Telangana Chief Minister K Chandrasekhar Rao will meet DMK chief MK Stalin in Chennai today after an earlier request for an appointment was thwarted. Why would KCR, as he is known, a Chief Minister who won a colossal majority in his state and is predicted to win a majority of the Lok Sabha seats in Telangana, travel to meet Stalin, an opposition leader in a neighbouring state? That too when he knows that leader is part of an alliance with the Congress that KCR had earlier distanced himself from?
When May 13 was initially announced as the date on which KCR would meet Stalin, the enthusiasm on the Telangana Chief Minister's side was not met with quite the same excitement and warmth on the DMK side. Stalin was declared as busy with campaigning for crucial by-elections to four Tamil Nadu assembly seats on May 19 and the meeting was then put on hold.
KCR's agenda today is to try and convince Stalin to dump the Congress and Chandrababu Naidu's TDP after the results on May 23 (File photo)
Confirmed now for today, the session has been described as a courtesy call. "When the Chief Minister of a neighbouring state is visiting, we must meet him as a matter of courtesy,'' a DMK source said, urging that political observers need not read more into the meeting.
KCR is already in Tamil Nadu, having flown in to Trichy yesterday on a special aircraft. As is his wont, his family and he will visit prominent temples before the meeting in Chennai later this afternoon.
KCR has been trying to a forge a non-BJP, non-Congress Federal Front. He is convinced that both these national parties will not be able to form a government on their own and this will lead to an opportunity for regional parties and leaders like Stalin, HD Kumaraswamy, Mamata Banerjee and him to combine.

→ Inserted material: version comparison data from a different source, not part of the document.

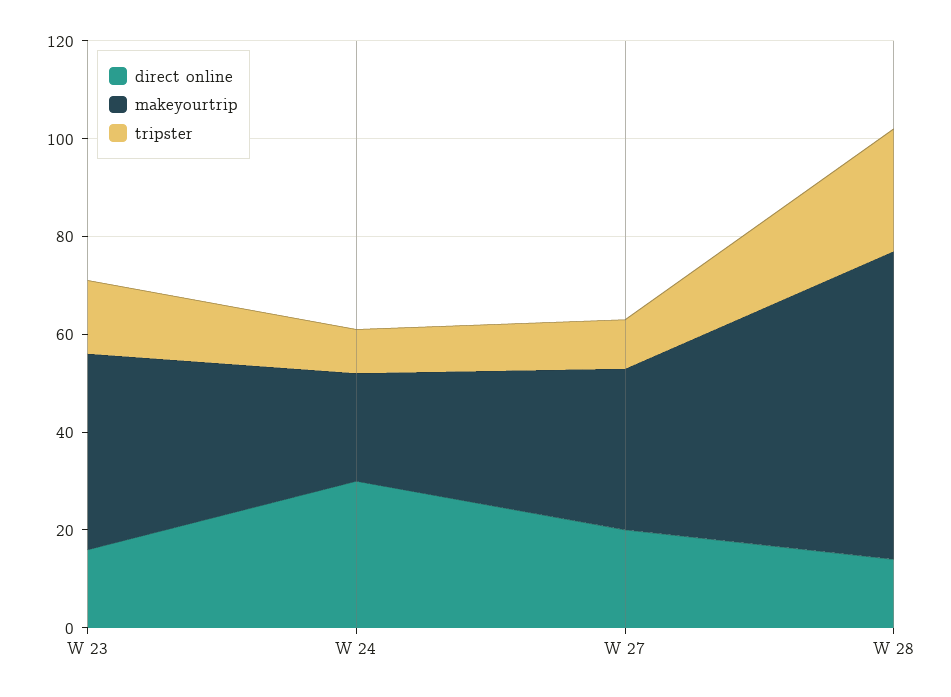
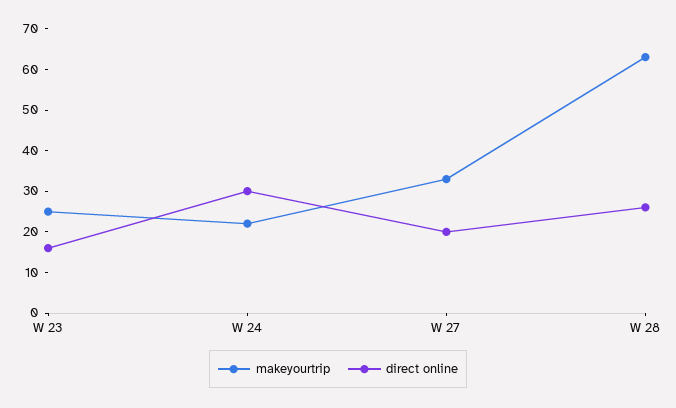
  {
    "direct online": {
      "W 23": 15,
      "W 24": 30,
      "W 27": 20,
-     "W 28": 15
+     "W 28": 25
    },
    "makeyourtrip": {
-     "W 23": 40,
+     "W 23": 25,
      "W 24": 20,
      "W 27": 35,
      "W 28": 65
-   },
+   }
-   "tripster": {
-     "W 23": 15,
-     "W 24": 10,
-     "W 27": 10,
-     "W 28": 25
-   }
  }

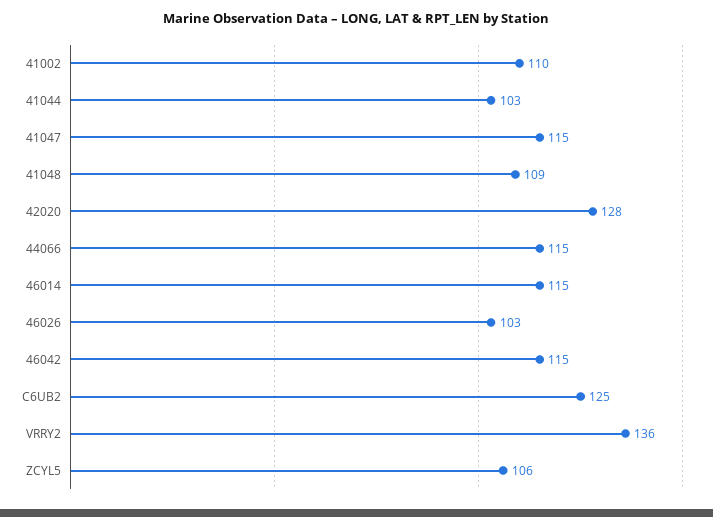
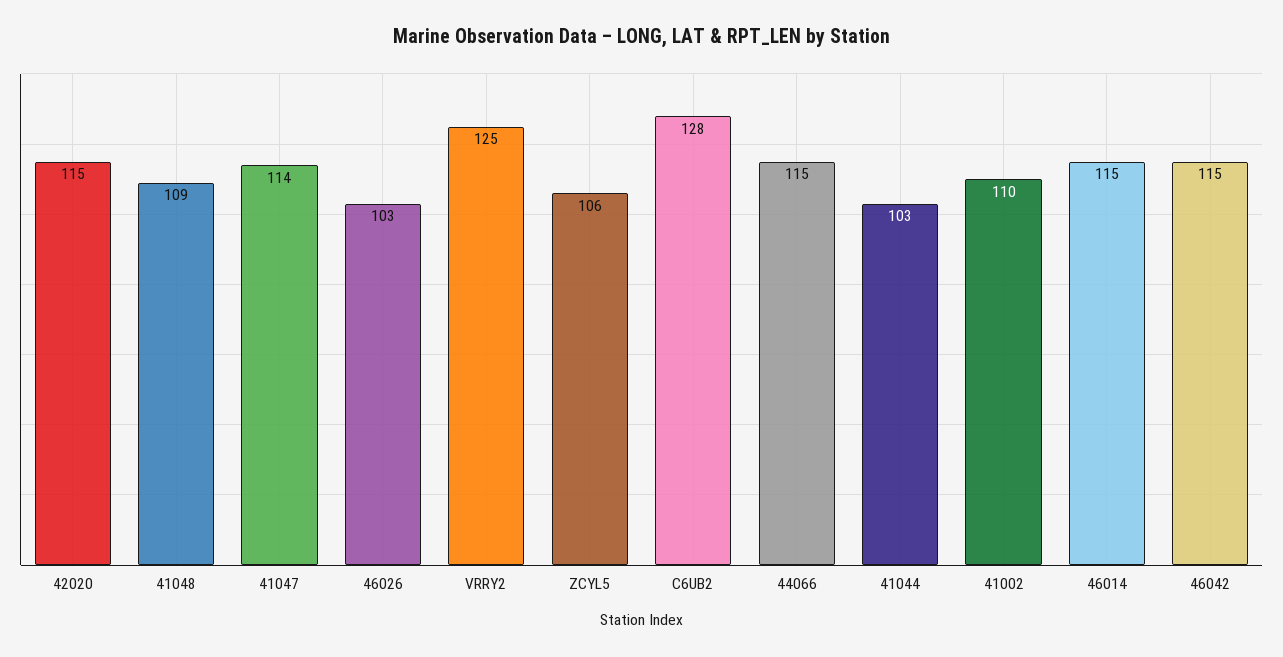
  {
    "41002": 110,
    "41044": 103,
-   "41047": 115,
+   "41047": 114,
    "41048": 109,
-   "42020": 128,
+   "42020": 115,
    "44066": 115,
    "46014": 115,
    "46026": 103,
    "46042": 115,
-   "C6UB2": 125,
+   "C6UB2": 128,
-   "VRRY2": 136,
+   "VRRY2": 125,
    "ZCYL5": 106
  }

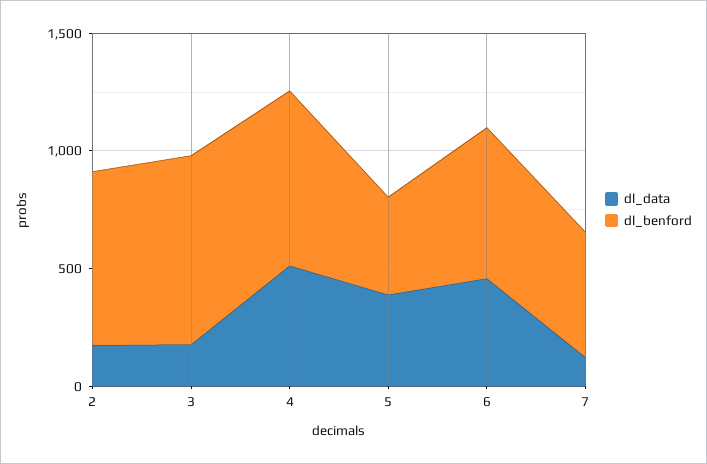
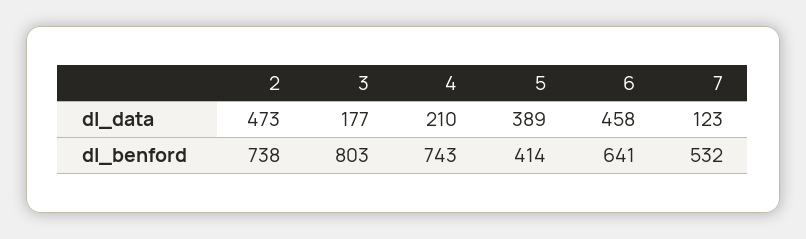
  {
    "dl_data": {
-     "2": 200,
+     "2": 473,
      "3": 177,
-     "4": 500,
+     "4": 210,
      "5": 389,
      "6": 458,
      "7": 123
    },
    "dl_benford": {
      "2": 738,
      "3": 803,
      "4": 743,
      "5": 414,
      "6": 641,
      "7": 532
    }
  }

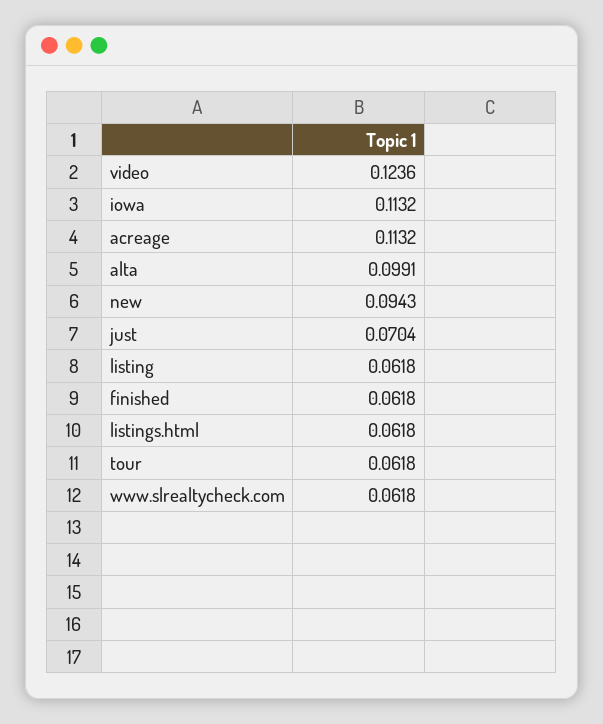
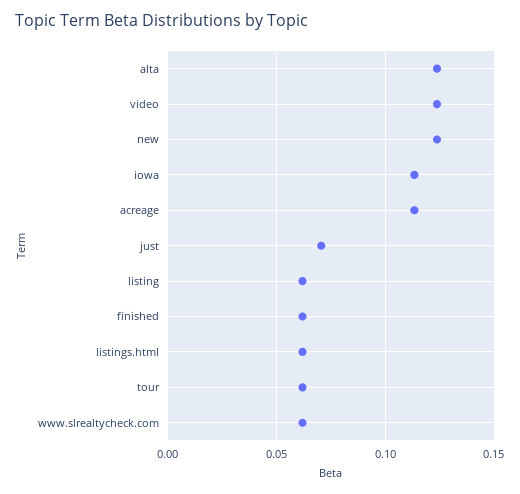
  {
    "video": 0.1236,
    "iowa": 0.1132,
    "acreage": 0.1132,
-   "alta": 0.0991,
+   "alta": 0.125,
-   "new": 0.0943,
+   "new": 0.125,
    "just": 0.0704,
    "listing": 0.0618,
    "finished": 0.0618,
    "listings.html": 0.0618,
    "tour": 0.0618,
    "www.slrealtycheck.com": 0.0618
  }

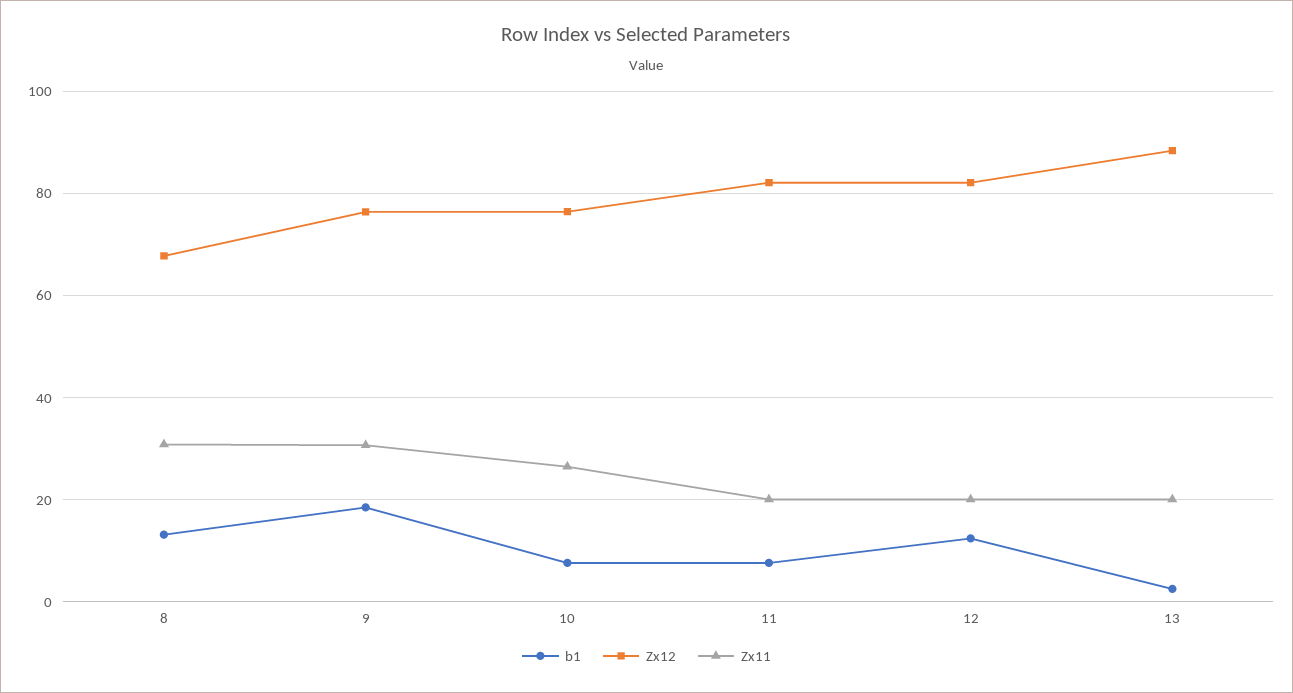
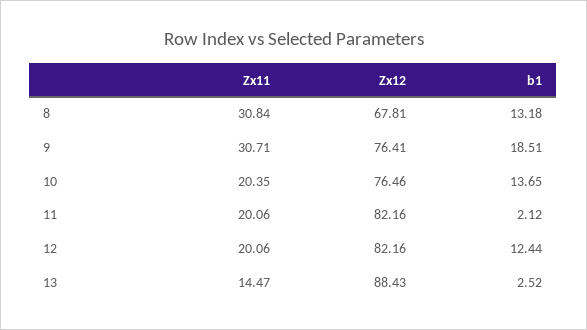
  {
    "b1": {
      "8": 13.18,
      "9": 18.51,
-     "10": 8,
+     "10": 13.65,
-     "11": 8,
+     "11": 2.12,
      "12": 12.44,
      "13": 2.52
    },
    "Zx12": {
      "8": 67.81,
      "9": 76.41,
      "10": 76.46,
      "11": 82.16,
      "12": 82.16,
      "13": 88.43
    },
    "Zx11": {
      "8": 30.84,
      "9": 30.71,
-     "10": 26,
+     "10": 20.35,
      "11": 20.06,
      "12": 20.06,
-     "13": 20
+     "13": 14.47
    }
  }

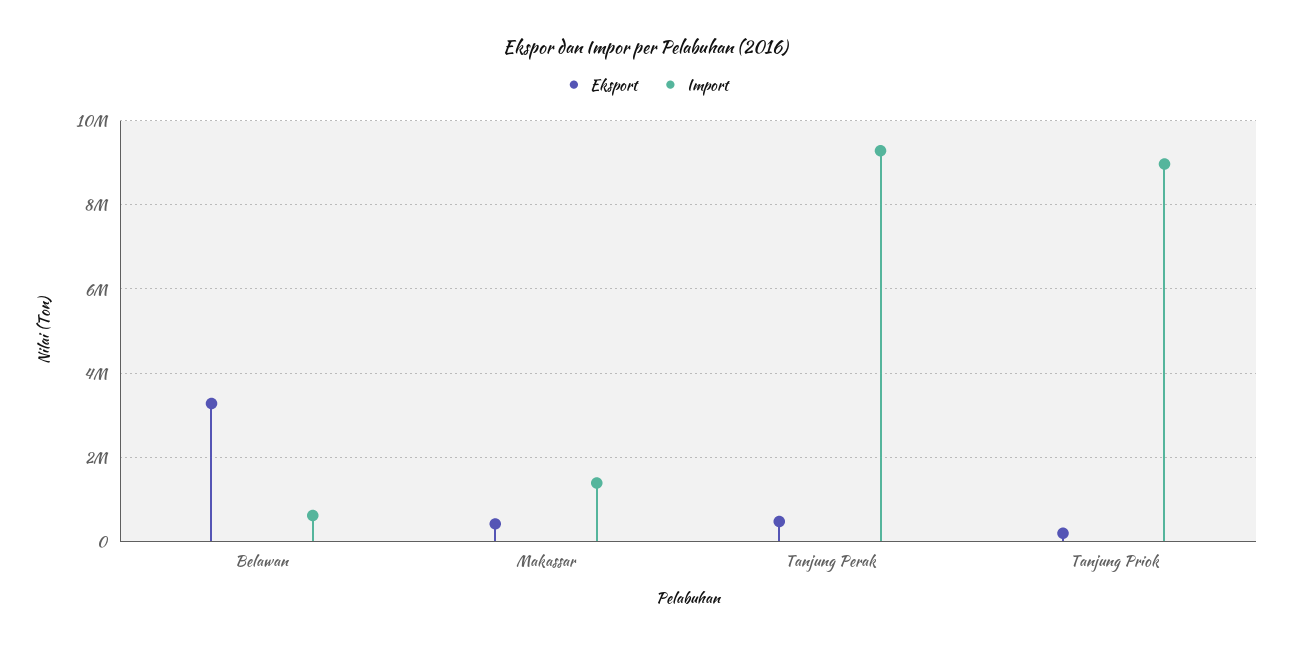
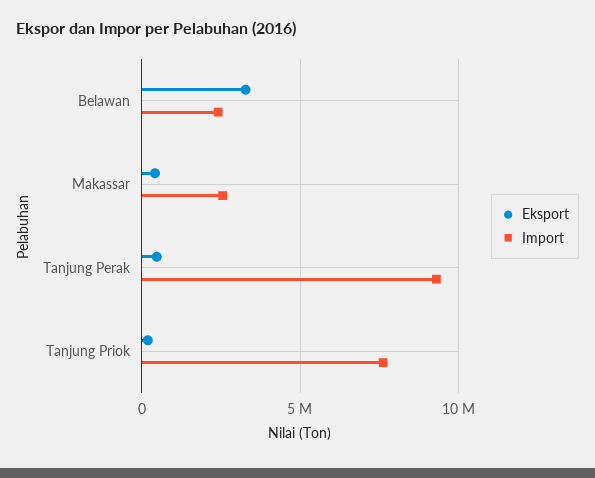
  {
    "Eksport": {
      "Belawan": 3200000,
      "Makassar": 400000,
      "Tanjung Perak": 400000,
      "Tanjung Priok": 200000
    },
    "Import": {
-     "Belawan": 600000,
+     "Belawan": 2500000,
-     "Makassar": 1400000,
+     "Makassar": 2500000,
      "Tanjung Perak": 9200000,
-     "Tanjung Priok": 9000000
+     "Tanjung Priok": 7500000
    }
  }

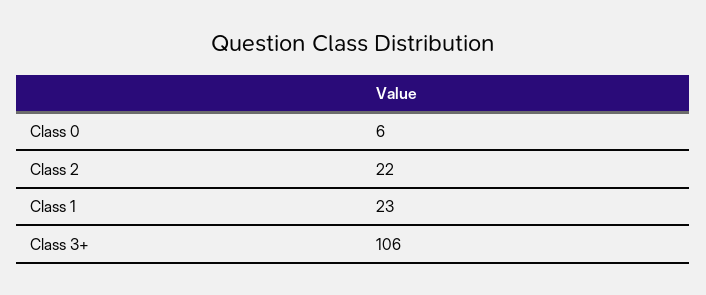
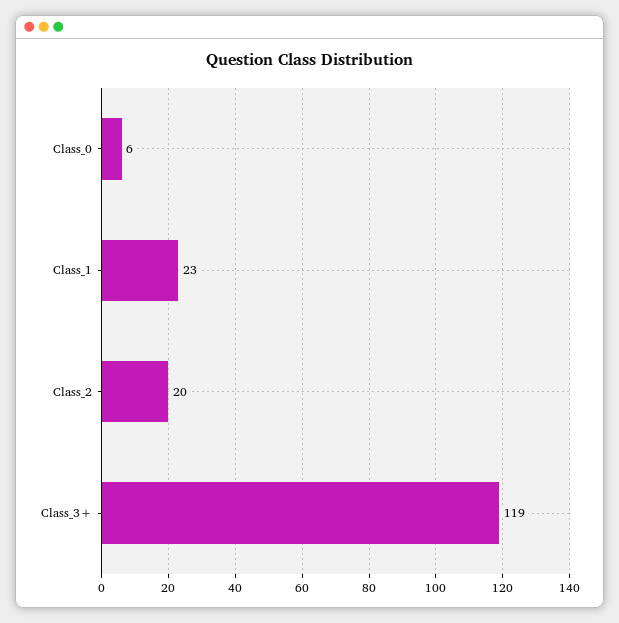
  {
    "Class 0": 6,
-   "Class 2": 22,
+   "Class 2": 20,
    "Class 1": 23,
-   "Class 3+": 106
+   "Class 3+": 119
  }

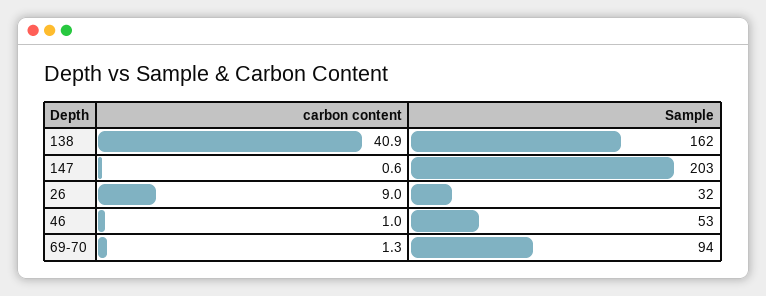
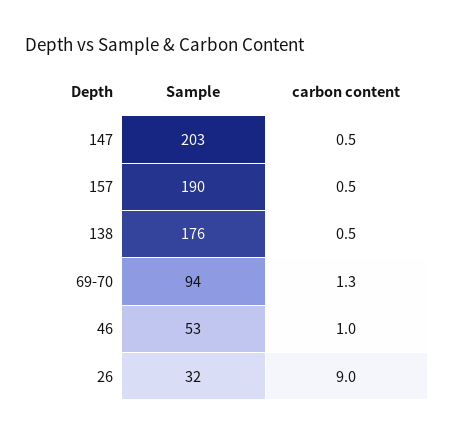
  {
    "carbon content": {
-     "138": 40.9,
+     "138": 0.5,
-     "147": 0.6,
+     "147": 0.5,
      "26": 9,
      "46": 1,
-     "69-70": 1.3
+     "69-70": 1.3,
+     "157": 0.5
    },
    "Sample": {
-     "138": 162,
+     "138": 176,
      "147": 203,
      "26": 32,
      "46": 53,
-     "69-70": 94
+     "69-70": 94,
+     "157": 190
    }
  }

Karnataka Chief Minister HD Kumaraswamy turned his oath ceremony into a huge opposition conclave in May 2018
Jaganmohan Reddy of the YSR Congress, who hopes that he will do well in both assembly and parliament elections in Andhra Pradesh (some forecasts see him displacing Chandrababu Naidu), has already said that he will work together with KCR - as a combo, they will wield significant influence.
While Jagan has officially said he will support any party that grants special category status to Andhra Pradesh, KCR could be angling for Deputy Prime Minister; if this is his ambition, as some suggest, it would help to have other leaders from the south backing his call for a southern leader to take the country's second most powerful position (should such a role be created).
That is why he is reaching out to Karnataka Chief Minister H D Kumaraswamy; his conversations with Mamata Banerjee would skew towards a Federal Front.
YSR Congress chief Jagan Mohan Reddy has officially said he will support any party that grants special category status to Andhra Pradesh
However, KCR in the past has supported the BJP in crucial votes in parliament. So non-BJP parties aren't necessarily willing to buy his new stated position.
KCR's agenda today is to try and convince Stalin to dump the Congress after the results on May 23, and along with it, his bête noire in the sister Telugu state, Chandrababu Naidu's TDP.
This even though Stalin was the first to propose Rahul Gandhi for Prime Minister in one of the first meetings in Chennai of the non-BJP formation. That could be one reason Stalin was reluctant to meet KCR.
DMK's MK Stalin has proposed Rahul Gandhi's name as the opposition's PM candidate in 2019 elections
It is also true that Stalin busy campaigning in four assembly constituencies where by-polls are to be held on 19th May. These elections are politically crucial for the DMK. Stalin has already tweeted saying these elections should bring a change in government both at the centre and in Tamil Nadu, where the outcome of by-polls could see the AIADMK government fall.
KCR no doubt had a far smoother conversation last week in his meeting with Kerala Chief Minister Pinarayi Vijayan It would have been easier for KCR to talk business with Mr Vijayan as the Congress is the CPM's principal rival in Kerala. Rahul Gandhi's decision to contest the Lok Sabha election from Wayanad in Kerala, where Mr Vijayan's alliance has its own candidate, has also caused animosity between the Left and the Congress. However, the Left and Congress are on the same side with the DMK in Tamil Nadu.
Sources close to the Telangana Chief Minister have ruled out his presence at the opposition meet after Lok Sabha election results
KCR's job is to convince Stalin to keep his options open. DMK sources say Stalin will try to convince KCR to support a front with the Congress in it.
That's a tough ask. The Congress and Rahul Gandhi have repeatedly called KCR a "Chotta Modi" and KCR has called Rahul Gandhi "a buffoon". But political expediency often overrides political bitterness.
Who will convince whom will depend not so much on their lobbying abilities but the political situation after May 23.
So any taking of sides will be subject to rearrangement.